The Massachusetts chapter of the Council on American-Islamic Relations joins approximately 120,000 Muslims in the Commonwealth and millions around the world in marking the beginning of the month-long fast of Ramadan (rom-a-don) that begins on or about May 6.*
Ramadan is the ninth month of the Islamic lunar calendar during which Muslims abstain from food and drink from before dawn until sunset. Fasting, along with the declaration of faith, daily prayers, charity, and pilgrimage to Mecca, is one of the “five pillars” of Islam.
“The fast is performed to increase spirituality, discipline, self-restraint and generosity while obeying God’s commandments,” said CAIR-MA Executive Director John Robbins.
The end of Ramadan will be marked by communal prayers called “Eid ul-Fitr,” (eed-al-fitter) or Feast of the Fast-Breaking on or about June 4.
CAIR-MA representatives plan to visit most mosques in Massachusetts during the month.

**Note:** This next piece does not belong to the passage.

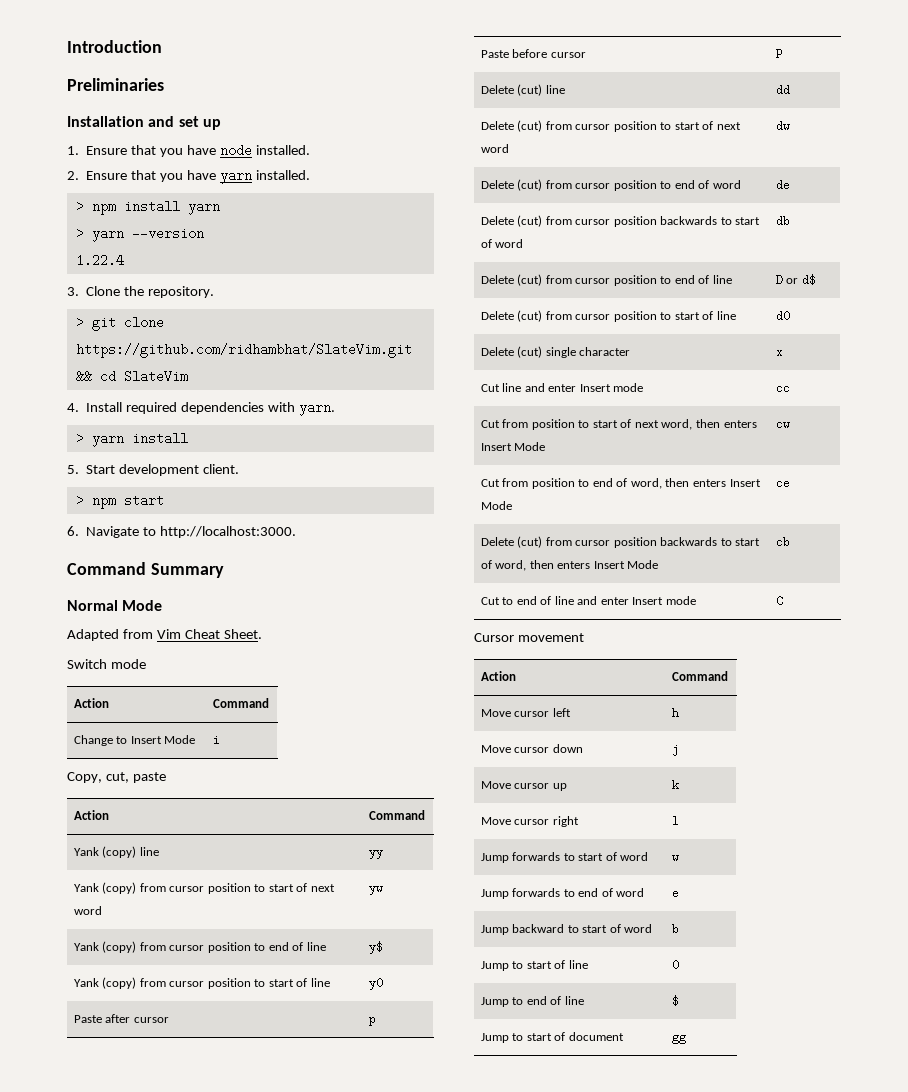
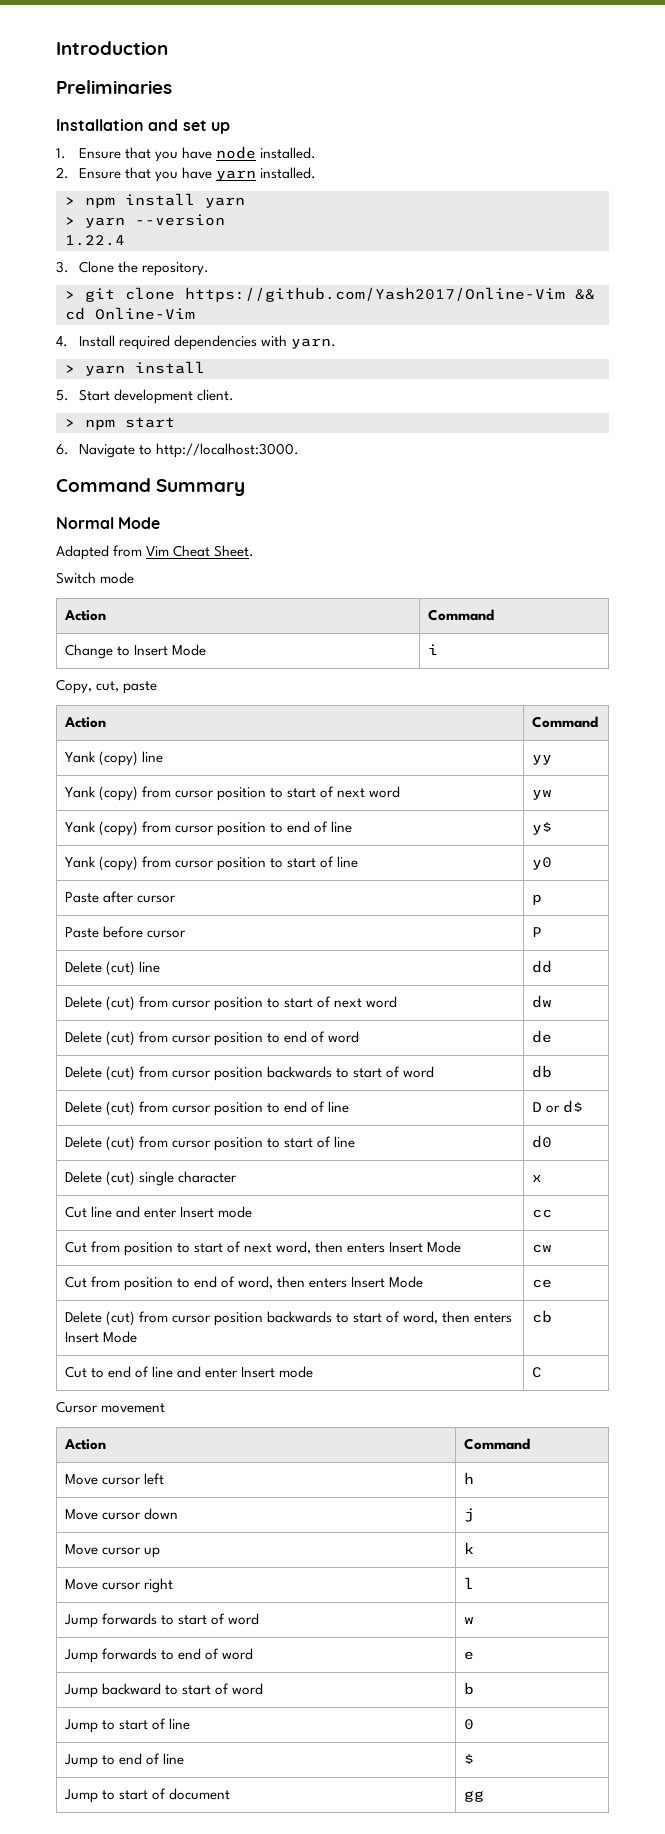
[75,343,412,358] https://github.com/ridhambhat/SlateVim.git -> [185,287,565,302] https://github.com/Yash2017/Online-Vim
[123,370,188,383] SlateVim -> [95,307,195,320] Online-Vim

“I pray this month brings with it lots of blessings,” Robbins said. “Our staff looks forward to meeting many members of the American Muslim community during visits to one of the mosques in our state.”
CAIR offers guides to Muslim religious practices, which outline basic information about Islamic beliefs that are relevant to educators, employers, health care providers, law enforcement and correctional institutions.
[*NOTE: Because the beginning of Islamic lunar months depends on the actual sighting of the new moon, the start and end dates for Ramadan may vary. Consult local Muslim communities for the beginning and end dates of Ramadan.]